In his book "The Future of Ideas", Lawrence Lessig believes the ideas of property and prosperity are confused, and this confusion allows for some to gain power over others. The power comes in the form of control over resources, especially ideas and media content.
Lessig believes that there is a great benefit to an innovative commons. This commons results in innovation based on a commons of code and commons of knowledge. The Internet originally provided a good medium for this commons in that individuals could easily collaborate and communicate with tools that were based on the Internet. This commons was not controled by proprietary vendors, but instead built on open and free protocols and open and free software running on top of those protocols.
A resource if free if one can use it without the permission of anyone else or if the permission one needs is granted neutrally. Lessig believes that free resources have been crucial to innovation and creativity. Without free resources, he argues, creativity is crippled.
As time goes by, certain business and government concerns are making efforts to control and restrict the protocols and software that makes up the Internet. They are abandoning and discouraging the end-to-end architecture that gave the Internet its power. Businesses are consolidating and strengthening their business models in the face of new innovations, involking Clay Christiansen's "Innovator's Dilema".
Neutral networks are inherantly difficult to control. Profitable networks are those designed with ways to exclude and prioritize. To many, this desire for profitability overrides the desire for open communication and creativity.
Lessig proposes a number of changes to intellectual property polices to help protect the innovative commons. These changes are based on Yochai Benkler's Layers in Communications Systems: physical, logical, and content. On the physical layer, he recommends a free spectrum using new technology to prevent interference between different users. Also, he argues that the Internet should move to a highway system model, where the infrastructure is effectively free to be used by anyone for anything (extending the end-to-end model). At the code layer, Lessig believes the government should take a number of actions: encourage the use of open code; regulate the Internet so no one provider can architect the Internet space to empower its own strategic behavior; and evaluate changes to the network in terms of the neutrality of end-to-end models.
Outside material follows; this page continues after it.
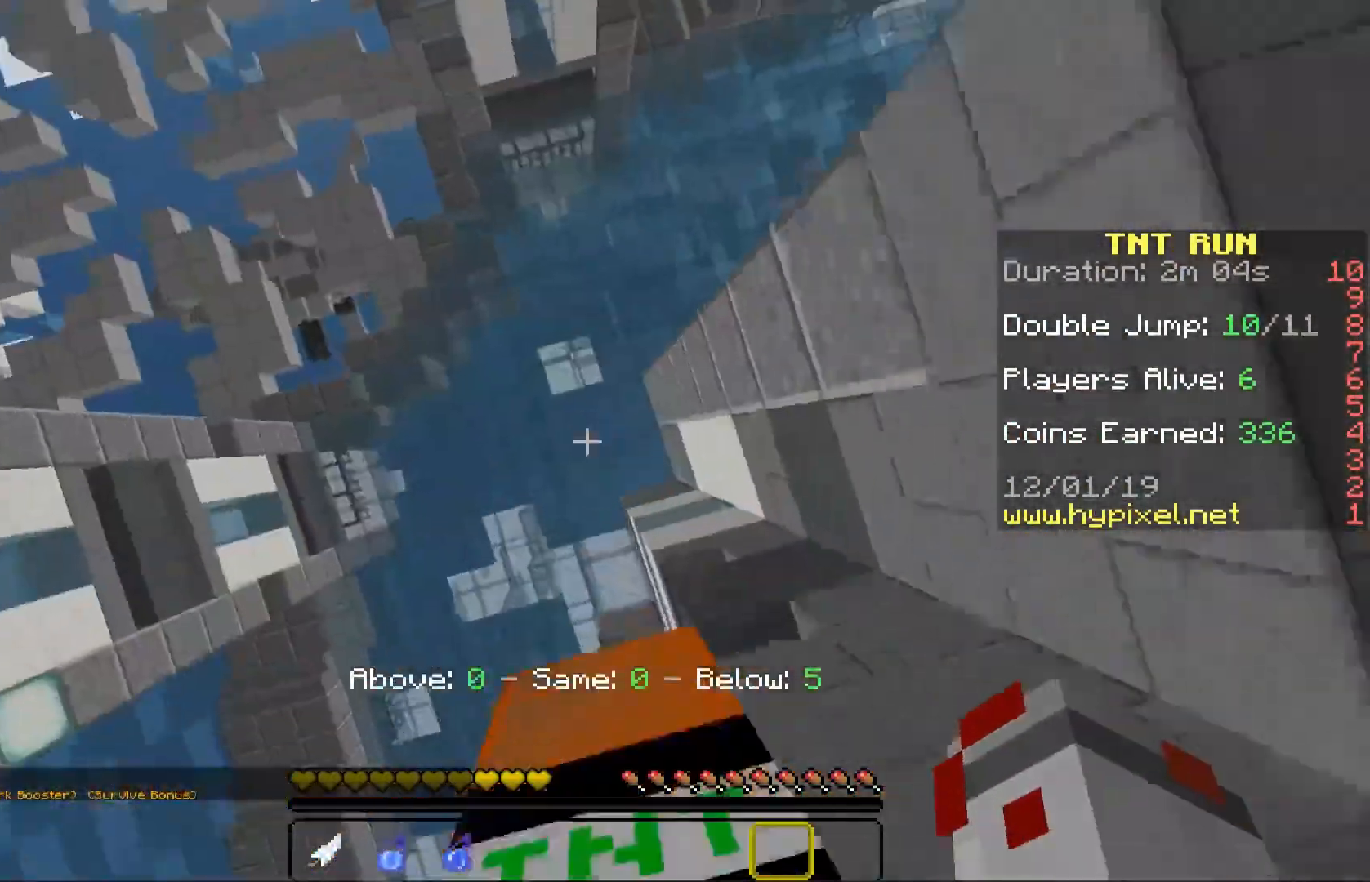
{"keys": [], "mouse": [], "events": [[33, "space", "up"], [67, "space", "down"], [183, "space", "up"], [467, "s", "up"]]}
At the content layer, Lessig promotes a larger number of policy and law changes. Lessig proposes a change to copyright law so that published works have five-year renewable terms, and unpublished work (such as email) has a copyright that lasts 70 years plus the lifetime of author. He suggests that source code should have to be submitted with a copyright application so society could benefit from it, just as a reader can analyse an author's work even though the work itself is copyrighted. He believes Congress should: limit the reactive character of copyright law so that content owners must show that harm as been done or violators can show that no harm has been done; empower file sharing by recognizing a system of complusory licenses on content; provide incentives for adding content to the creative commons; evaluate the Patent Office's practices, enact a moritorium on enforcing questionable patents until they have been re-evalutated, and reform the patent law to be more reasonable; and not support one version of software-based content protection over another. In Lessig's opinion, UCITA should be rejected because it does not benefit both parties of a contract equally. Also, published work should be forced into the public domain if the holder of a copyright on that work does not continue to make it available commercially.
Lessig believes there is a place for closed systems, proprietary technologies, and intellectual property rights. When those things are created and used without any consideration of the public good, creativity and innovation begin to whither. Also, control is not inherently bad, but concentration of control is an additional danger to innovation. Policy makers should strive to balance the creative commons with private concerns to ensure creativity and profitability do not become mutually exclusive.